(Collected data entries)
————————

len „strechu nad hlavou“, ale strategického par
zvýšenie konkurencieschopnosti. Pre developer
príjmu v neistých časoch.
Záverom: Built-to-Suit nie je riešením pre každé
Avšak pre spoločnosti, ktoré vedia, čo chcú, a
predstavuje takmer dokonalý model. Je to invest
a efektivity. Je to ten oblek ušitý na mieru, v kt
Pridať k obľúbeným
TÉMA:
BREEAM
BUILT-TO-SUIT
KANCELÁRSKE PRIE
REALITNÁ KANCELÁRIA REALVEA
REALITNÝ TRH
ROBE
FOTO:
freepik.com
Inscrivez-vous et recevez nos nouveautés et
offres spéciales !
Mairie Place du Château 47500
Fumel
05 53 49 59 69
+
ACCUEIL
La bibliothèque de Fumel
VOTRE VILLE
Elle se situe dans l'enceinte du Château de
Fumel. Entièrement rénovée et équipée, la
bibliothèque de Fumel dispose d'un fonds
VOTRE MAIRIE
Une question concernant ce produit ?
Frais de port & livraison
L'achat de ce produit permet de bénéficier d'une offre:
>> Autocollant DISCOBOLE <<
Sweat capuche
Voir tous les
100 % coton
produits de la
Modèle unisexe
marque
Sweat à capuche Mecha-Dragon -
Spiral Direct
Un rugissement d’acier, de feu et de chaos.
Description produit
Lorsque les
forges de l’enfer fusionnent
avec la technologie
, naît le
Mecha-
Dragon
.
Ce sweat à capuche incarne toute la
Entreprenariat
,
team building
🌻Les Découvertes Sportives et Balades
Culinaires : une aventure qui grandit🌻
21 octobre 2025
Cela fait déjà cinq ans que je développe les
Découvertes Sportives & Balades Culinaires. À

————————

§ **Exercise description**
Reproduce the records from their first line up to and including the line with "Ce sweat à capuche incarne toute la", swapping "bibliothèque" for "médiathèque" and leaving everything else unchanged.

§ **Task output**
len „strechu nad hlavou“, ale strategického par
zvýšenie konkurencieschopnosti. Pre developer
príjmu v neistých časoch.
Záverom: Built-to-Suit nie je riešením pre každé
Avšak pre spoločnosti, ktoré vedia, čo chcú, a
predstavuje takmer dokonalý model. Je to invest
a efektivity. Je to ten oblek ušitý na mieru, v kt
Pridať k obľúbeným
TÉMA:
BREEAM
BUILT-TO-SUIT
KANCELÁRSKE PRIE
REALITNÁ KANCELÁRIA REALVEA
REALITNÝ TRH
ROBE
FOTO:
freepik.com
Inscrivez-vous et recevez nos nouveautés et
offres spéciales !
Mairie Place du Château 47500
Fumel
05 53 49 59 69
+
ACCUEIL
La médiathèque de Fumel
VOTRE VILLE
Elle se situe dans l'enceinte du Château de
Fumel. Entièrement rénovée et équipée, la
médiathèque de Fumel dispose d'un fonds
VOTRE MAIRIE
Une question concernant ce produit ?
Frais de port & livraison
L'achat de ce produit permet de bénéficier d'une offre:
>> Autocollant DISCOBOLE <<
Sweat capuche
Voir tous les
100 % coton
produits de la
Modèle unisexe
marque
Sweat à capuche Mecha-Dragon -
Spiral Direct
Un rugissement d’acier, de feu et de chaos.
Description produit
Lorsque les
forges de l’enfer fusionnent
avec la technologie
, naît le
Mecha-
Dragon
.
Ce sweat à capuche incarne toute la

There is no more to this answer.